How-to | Secure data connections through GCP Private Service Connect#

For certain plans, Dataiku enables customers to secure access to specific data sources through GCP Private Service Connect.

Important

GCP Private Service Connect isn’t available in all Dataiku plans. You can’t configure it through the Dataiku Cloud Launchpad. Please contact the Dataiku support team to complete this configuration.

Dataiku Cloud supports GCP Private Service Connect with:

Google Cloud Storage and BigQuery#

To connect to Google Cloud Storage (GCS) or BigQuery through GCP Private Service Connect, please contact the Dataiku Cloud support team to enable the Private Service Connect endpoint for GCP services and APIs.

You will need to share your Dataiku Cloud space ID. Your space ID can be found in the Settings panel of your Launchpad.

This is a one-time setup that will allow you to leverage GCP Private Service Connect for all your GCS and BigQuery connections.

A Google Cloud SQL database#

To connect to a Google Cloud SQL database through GCP Private Service Connect, you will need to share the following information with the Dataiku Cloud support team:

  • The GCP region of your Cloud SQL account. If the region you need isn’t available, the support team will let you know when the GCP region is enabled.

  • The DNS name of your Cloud SQL instance.

  • The service attachment is a single URI that’s automatically assigned to a PSC-enabled Cloud SQL instance.

After sharing the needed information, the support team will provide you the Dataiku GCP project name to be added to the allowed projects list of your Cloud SQL instance.

When the support team confirms your endpoint is created on the Dataiku side, you will be able to reach your Cloud SQL instance with the DNS name you provided from your Dataiku instance.

A GCP-hosted Snowflake database#

To connect to a GCP-hosted Snowflake database through GCP Private Service Connect, you will need to share the following information with the Dataiku Cloud support team:

After sharing the needed information, you will need to ask Snowflake support to allow GCP Private Service Connect from Dataiku’s GCP project. Ask Snowflake support to allow GCP Private Service Connect from Dataiku’s GCP project explains this.

Finally, the Dataiku Cloud support team will let you know when the Private Service Connect connection is enabled and share the endpoint to use in your Snowflake connection. Use the GCP Snowflake endpoint in your Snowflake connections explains this.

Retrieve the Private Service Connect config from Snowflake#

  1. Having completed the above set of instructions, in Snowflake, create a new SQL worksheet.

  2. Run the following SQL commands with the ACCOUNTADMIN role:

    select SYSTEM$GET_PRIVATELINK_CONFIG();
    
  3. Click on the output to open a new panel on the right.

  4. Click on the Click to Copy icon to copy the JSON result.

    ../_images/snowflake-result.png

Ask Snowflake support to allow GCP Private Service Connect from Dataiku’s GCP project#

  1. In the Snowflake console, go to the Support section in the left panel.

  2. Create a new support case by clicking on Support Case in the top right corner.
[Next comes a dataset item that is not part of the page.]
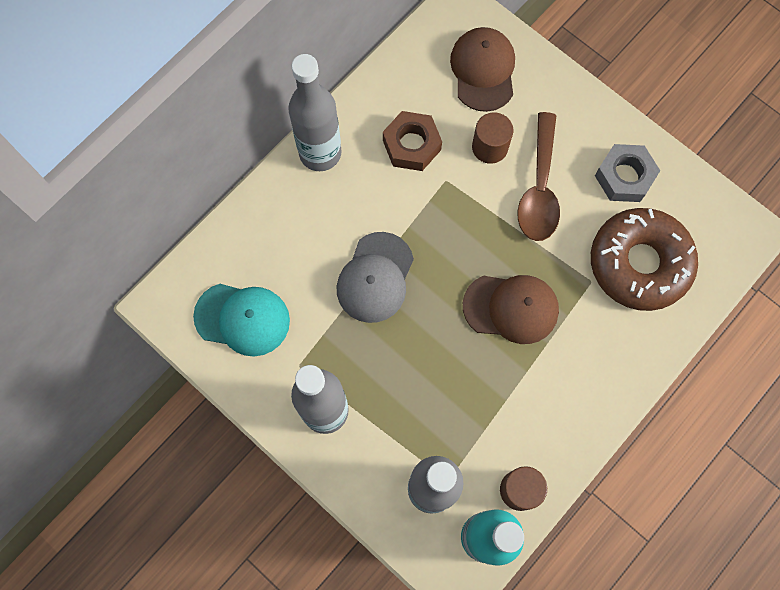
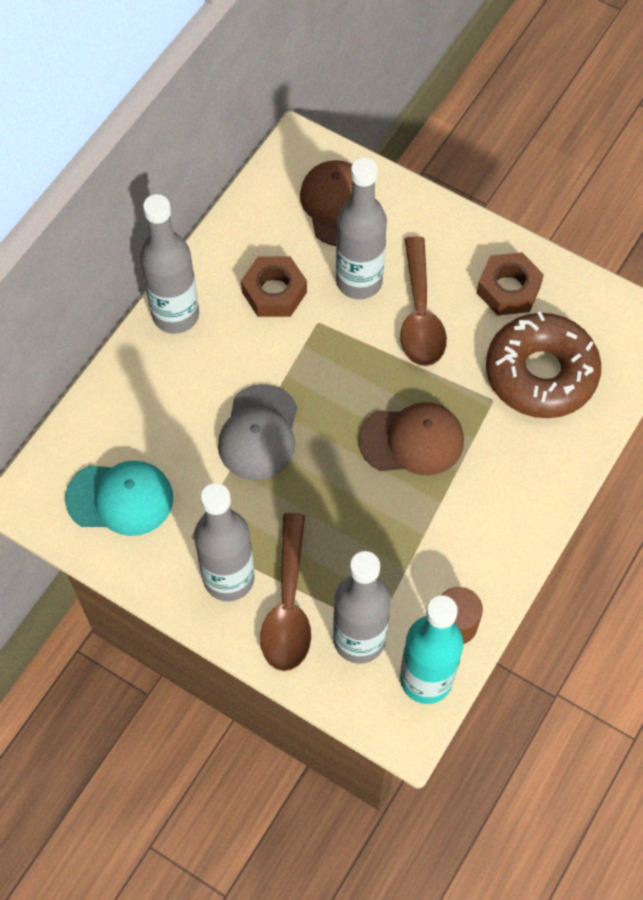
camera: 10 degrees left, 10 degrees down
brown cylinder [472,112,513,164] -> grey bottle [336,158,387,299]
grey nut [595,144,660,202] -> brown nut [477,252,544,316]
none -> brown spoon [260,513,311,671]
  3. Fill the title with something meaningful, for example Enable GCP Private Service Connect.

  4. In the details section of your Snowflake support case, request to allow-list Dataiku’s GCP account providing the project ID that’s shared by the Dataiku Cloud support team.

  5. In the Where did the issue occur? section, select GCP Private Service Connect under the Managing Security & Authentication category, leave the severity to Sev-4, and click on Create Case.

  6. Wait for Snowflake support to allow-list Dataiku’s GCP account before continuing to the next set of instructions.

Use the GCP Snowflake endpoint in your Snowflake connections#

You can use the Private Service Connect endpoint shared by the Dataiku Cloud support team both in new and existing Snowflake connections. To do that:

  1. In the Dataiku Cloud Launchpad, navigate to a new or existing Snowflake connection.

  2. For the host value, fill the value of the Private Service Connect endpoint.

A GCP-hosted arbitrary data source#

Administrators can leverage GCP Private Service Connect to expose any service running inside their VPCs to Dataiku Cloud. To connect to a VM running in your managed instance group hosted in a GCP project, you will need to publish a service by using Private Service Connect to make it accessible to Dataiku.

Create the GCP service attachment#

You will need a GCP service attachment in one of the regions supported by Dataiku. To create it:

  1. Setup a regional internal proxy Network Load Balancer with VM instance group backends. Follow the GCP documentation to create all the necessary components.

  2. Follow the GCP documentation to publish the service by using Private Service Connect.

Allow Dataiku to access your service attachment#

The Dataiku support team will provide you with the Dataiku GCP project ID or network URI. This information is required to configure access permissions for your service attachment, enabling secure connectivity between the Dataiku environment and your services.

An on-premise data source#

You can configure GCP Private Service Connect for on-premise data sources if you have access to a GCP account:

  1. Connect your on-premise data source to your VPC as described in this GCP documentation on hybrid connectivity.

  2. Follow the steps from A GCP-hosted arbitrary data source to connect to your data source.